Tally the lines in the items below that contain the string "azim". Reply with the count alone.

··· Record list

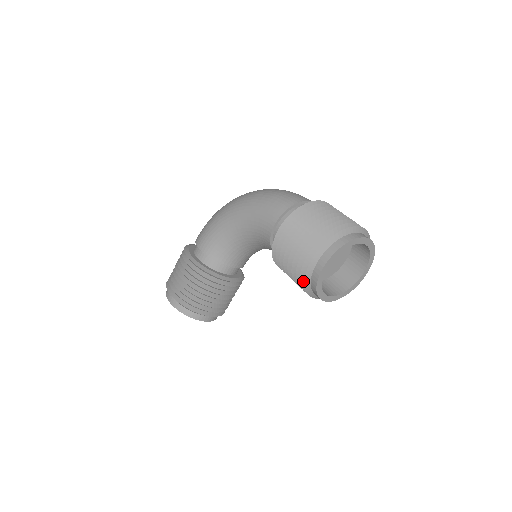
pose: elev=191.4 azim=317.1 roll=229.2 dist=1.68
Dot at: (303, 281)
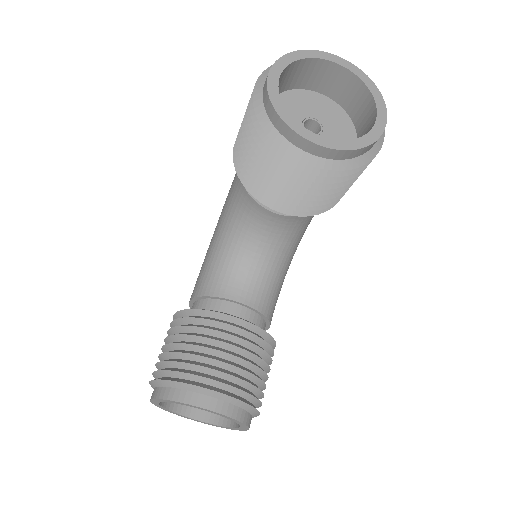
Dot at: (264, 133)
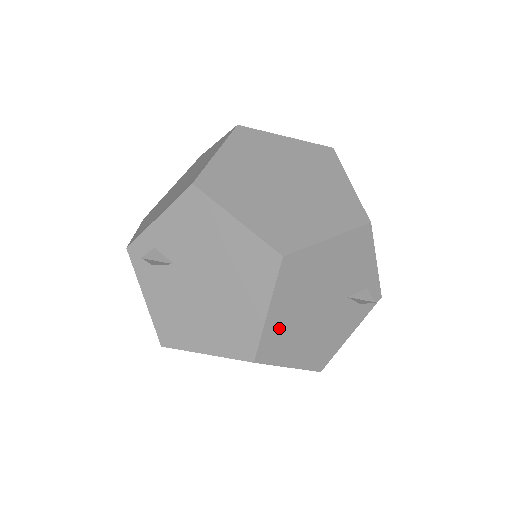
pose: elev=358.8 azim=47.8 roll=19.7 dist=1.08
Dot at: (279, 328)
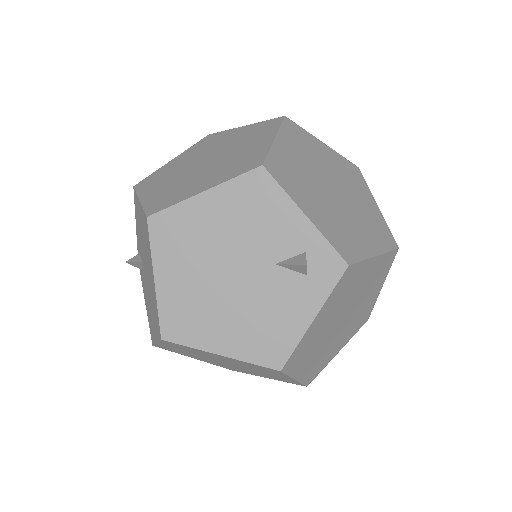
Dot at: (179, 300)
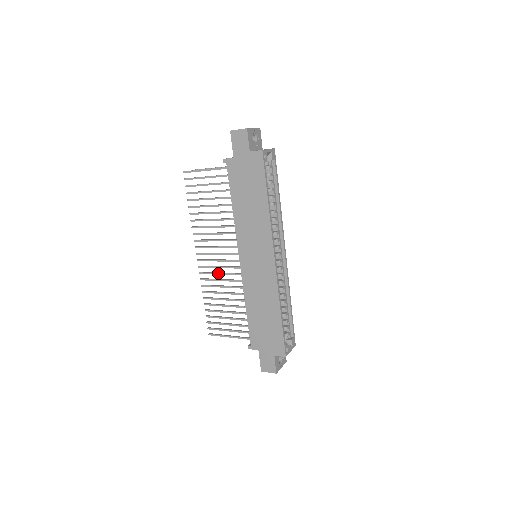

······
··· Record list

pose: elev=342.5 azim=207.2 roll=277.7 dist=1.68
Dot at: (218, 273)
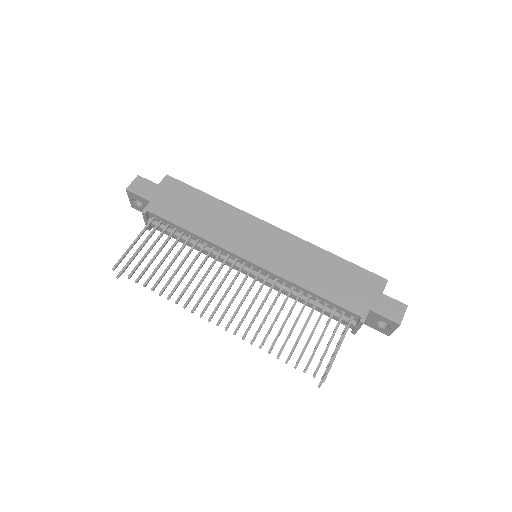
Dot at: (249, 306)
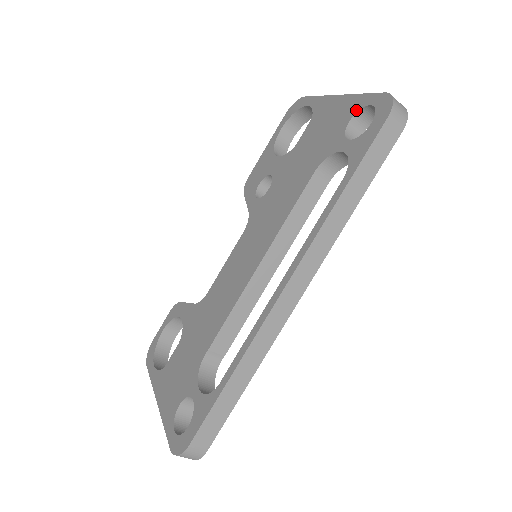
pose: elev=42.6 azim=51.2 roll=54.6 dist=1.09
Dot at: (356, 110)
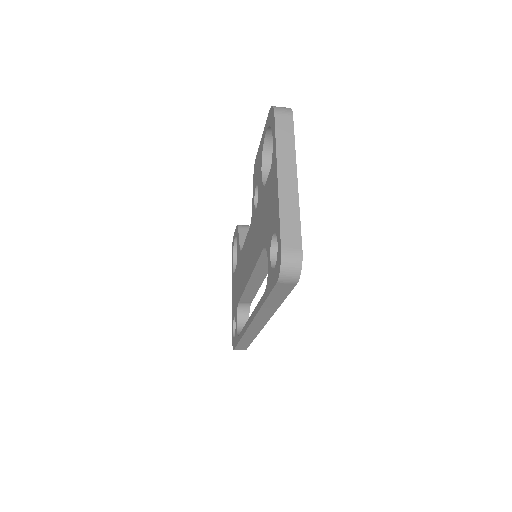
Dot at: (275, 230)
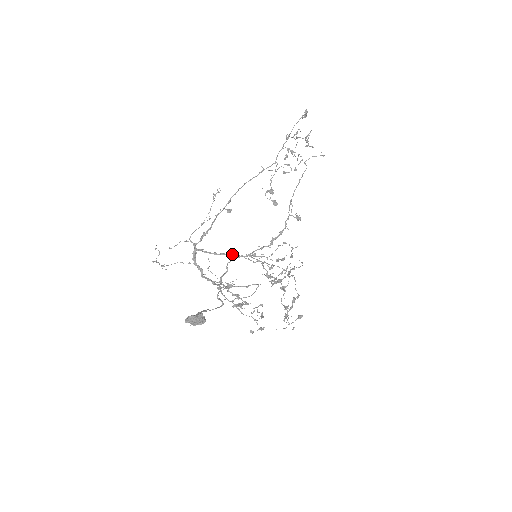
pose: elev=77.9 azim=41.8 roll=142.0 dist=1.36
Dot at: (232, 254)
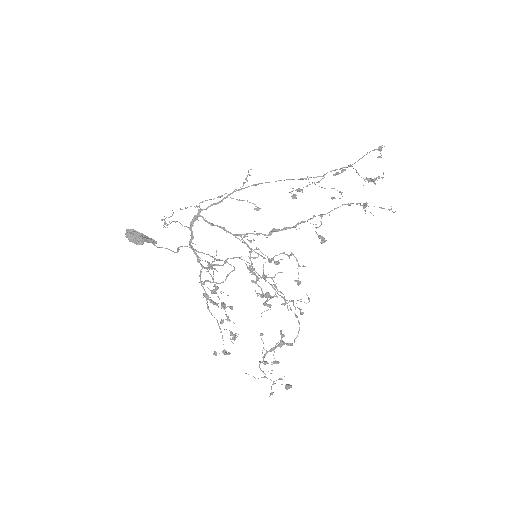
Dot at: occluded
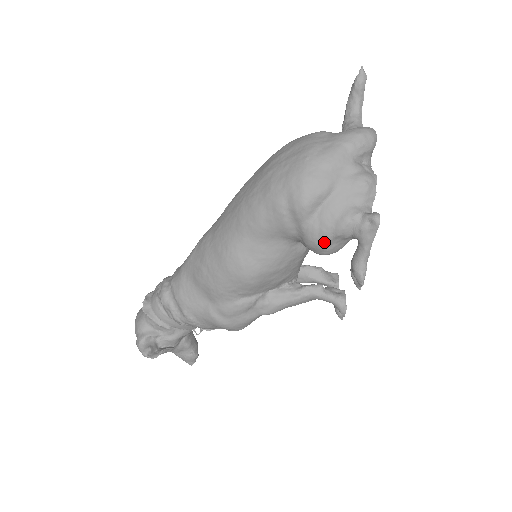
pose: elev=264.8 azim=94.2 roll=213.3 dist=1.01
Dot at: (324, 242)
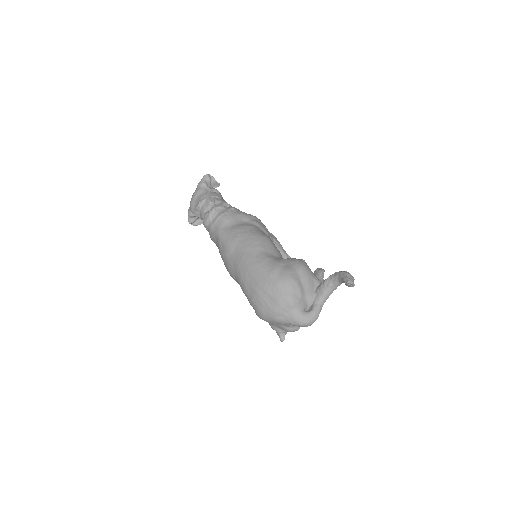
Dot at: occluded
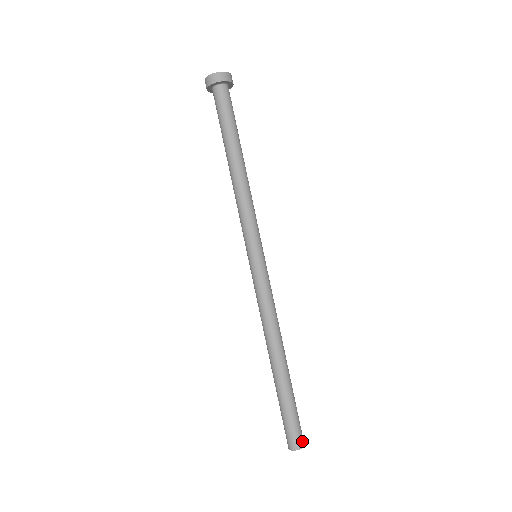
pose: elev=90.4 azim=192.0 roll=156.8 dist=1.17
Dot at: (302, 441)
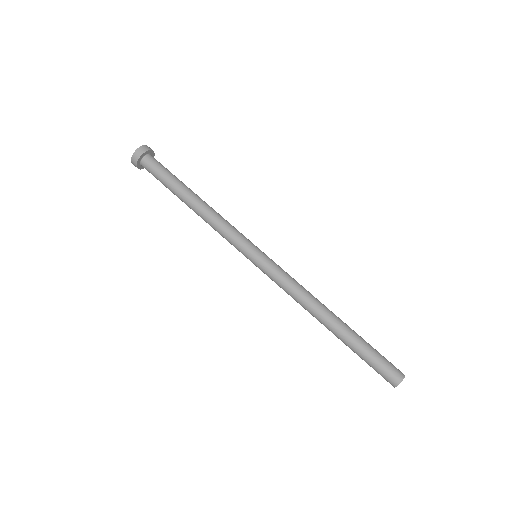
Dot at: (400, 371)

······

▶ **Result below**
7